I also very much value my external role on the board of the Harwich Haven Authority. As a maritime trading nation, our ports should be drivers of job creation and growth. I hope that the forthcoming infrastructure Bill will encourage the road improvements to our ports that the sector has long been calling for. Stormy seas, hidden rocks, the occasional man overboard and even mutiny—and when I have had enough of the party, it is always good to go up to Harwich.
In 2010 many commentators believed that the first Queen’s Speech of the coalition would also be the last. It was—and for some still is—very difficult to comprehend that two political parties might manage their differences and produce a programme for government. We do not have much experience of coalition in this country, either as voters or when it comes to the machinery of government, and there is a lot to learn from the past four years. It is ironic that while the public are not showing any particular enthusiasm for coalition per se, their voting intentions make it a likely outcome again in the future.
I was president of my party in 2010. I was proud then, and remain proud, that my party did not shirk its responsibilities, either by telling voters to think again at a second general election or by permitting an unstable minority Government. At a time when the country’s finances were in jeopardy, the eurozone faced collapse and the global economic crisis continued to unfold, to do so would have been wholly irresponsible. My party has paid a heavy price for that decision, but even in hindsight I do not believe it was the wrong thing to do.
The irony is, all Governments are coalitions; compromises between different wings of the party, or even between No. 10 and No. 11, have to be thrashed out, and no one ever gets everything they want. But in the end, it is about balance. Next year the Government can reflect on their achievements, most notably in rebuilding the economy, for no Government has a greater responsibility than its stewardship of the public finances. I was very pleased to see the emphasis in the gracious Speech on stability and security for the economy, and a recognition of the importance of the role of small businesses.
The measures announced today on pensions, affordable childcare and apprenticeships are not about tomorrow’s newspapers but about people’s lives for decades into the future. They sit alongside raising the income tax threshold, reforming the pension system, introducing the pupil premium, the Green Investment Bank, equal marriage and fixed-term Parliaments. These measures all reflect long-term thinking and, I venture to suggest, will not be quickly overturned by any incoming Government. They say that success has many fathers, but a DNA test of those policies would show definite Liberal Democrat paternity.

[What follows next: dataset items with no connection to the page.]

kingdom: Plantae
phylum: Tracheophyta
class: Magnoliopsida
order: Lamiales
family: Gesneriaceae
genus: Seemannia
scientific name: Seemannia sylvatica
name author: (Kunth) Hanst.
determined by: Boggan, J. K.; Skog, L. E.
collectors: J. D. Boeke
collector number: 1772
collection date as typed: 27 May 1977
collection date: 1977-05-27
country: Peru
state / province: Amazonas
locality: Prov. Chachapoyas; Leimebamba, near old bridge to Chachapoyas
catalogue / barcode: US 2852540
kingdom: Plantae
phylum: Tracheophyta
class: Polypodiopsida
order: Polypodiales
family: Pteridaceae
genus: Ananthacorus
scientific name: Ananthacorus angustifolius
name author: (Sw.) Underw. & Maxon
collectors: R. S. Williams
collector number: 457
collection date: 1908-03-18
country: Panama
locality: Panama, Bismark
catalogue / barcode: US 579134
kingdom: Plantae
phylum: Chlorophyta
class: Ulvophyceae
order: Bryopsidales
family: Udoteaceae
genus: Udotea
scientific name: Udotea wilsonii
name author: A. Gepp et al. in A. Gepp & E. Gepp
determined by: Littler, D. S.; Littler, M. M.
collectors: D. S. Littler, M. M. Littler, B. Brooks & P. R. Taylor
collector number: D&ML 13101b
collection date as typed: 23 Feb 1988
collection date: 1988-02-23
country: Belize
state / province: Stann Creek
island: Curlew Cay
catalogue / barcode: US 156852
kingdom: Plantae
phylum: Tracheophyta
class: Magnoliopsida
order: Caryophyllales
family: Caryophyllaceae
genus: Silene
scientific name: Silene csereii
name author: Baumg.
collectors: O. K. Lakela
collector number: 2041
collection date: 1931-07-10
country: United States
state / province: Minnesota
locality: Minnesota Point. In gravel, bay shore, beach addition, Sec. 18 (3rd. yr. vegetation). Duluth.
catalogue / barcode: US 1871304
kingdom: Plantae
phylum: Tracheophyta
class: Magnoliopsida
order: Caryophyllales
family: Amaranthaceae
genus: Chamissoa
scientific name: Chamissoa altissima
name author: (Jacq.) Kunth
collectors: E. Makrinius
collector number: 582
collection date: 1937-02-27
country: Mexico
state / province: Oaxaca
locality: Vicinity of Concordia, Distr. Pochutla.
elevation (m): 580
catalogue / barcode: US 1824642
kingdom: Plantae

The gracious Speech has outlined many measures for which proper scrutiny will keep us fully occupied, although I applaud the emphasis on the business of governing. I note that there are always calls for more and more regulation—and then we have to have a deregulation Bill to undo all the regulation that we have made.
To use the old phrase, we live in interesting times. There are some huge decisions facing our nation which will determine our place in the world. They will start with the choice that Scotland will make about its future and will go on to the general election next year and beyond. Debate in this House will no doubt be lively and, at times, fractious, but while our beliefs may differ, and despite what the cynics would have you believe, what unites us here in this House is a desire to do the very best for our country.